The Left had no answer to these new trends; could they really ally themselves with religious reactionaries who were at best disinterested in the leftist project as a whole, and at worst actively hostile to many of its core elements? Instead of providing a new lease of life for the Left, the Palestinian issue gave rise to the “Gaza independents”, four Muslim MPs elected on a pro-Gaza ticket, plus the politically lonesome Jeremey Corbyn.

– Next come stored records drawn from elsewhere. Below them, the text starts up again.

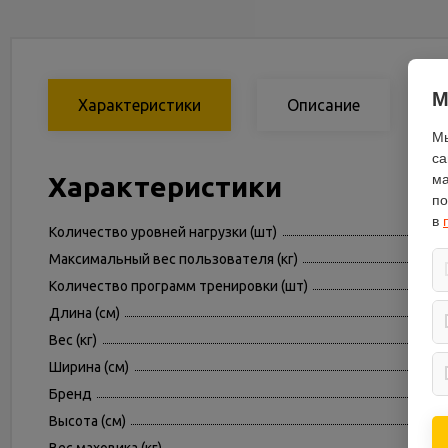
М
Характеристики
Описание
Мы
са
Характеристики
ма
по
в
Количество уровней нагрузки (шт)
Максимальный вес пользователя (кг)
Количество программ тренировки (шт)
Длина (см)
Вес (кг)
Ширина (см)
Бренд
Высота (см)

On all three issues — identity politics, immigration, Palestine — the Left found its causes carried by otherwise hostile agents they could find no conciliation with. The success of these causes has been to the Left’s detriment, for the inevitable backlash to their respective failures still fall on the Left, regardless of who their real agents were. The current backlash against “Woke”, against the incessant hectoring and anti-white bigotry, is now landing squarely at the Left, hence their current zeal in dissociating themselves from the movement, despite being some of its most ardent original perpetrators (see Ash “no more oppression olympics” Sarkar’s previous work, “The Unbearable Whiteness of Brexit”. Unbearable indeed).
Though it was Boris Johnson who engineered the mass migration explosion, it is still the Left who are associated with the politics of mass migration. They may well claim that “this isn’t real mass migration”, that under their governorship the importation of millions of people into Britain would somehow lead to better outcomes for all, but it is now impossible to avoid the very obvious harms that this migratory politics leads to. The split is between those honest enough to notice, and those too enthralled to ideology to admit that mass migration is not, as it happens, intrinsically a strength.
This is most starkly shown on the issue of Palestine, where past and current migratory waves have combined to craft a toxic new sectarian politics, completely at odds with Britain’s political history. Instead of offering a chance for a Left political revival, Britain’s current demographics mean the Palestinian cause’s addition to British political life has been a handful of gormless MPs whose most notable Parliamentary contribution was a defence of cousin marriage.
The millennial socialists of yesteryear are unable to face up to the confluence of events that have swept them by. There is no place for them in British politics anymore, their ideas having already been tested to the extreme, and the deeply undesirable outcomes now clear for all to see. So the Left is forced to retreat inwards, disengaging from the realities of Britain today, instead preferring to fight the views they held just ten minutes ago. Perhaps identity politics has gone too far! Maybe this Woke stuff is a bit silly! Could it have been the Left who were the real racists? Really boundary pushing stuff! As the British Left is consigned to the dustbin of history, let’s ensure its unoriginally tedious protagonists face the same fate.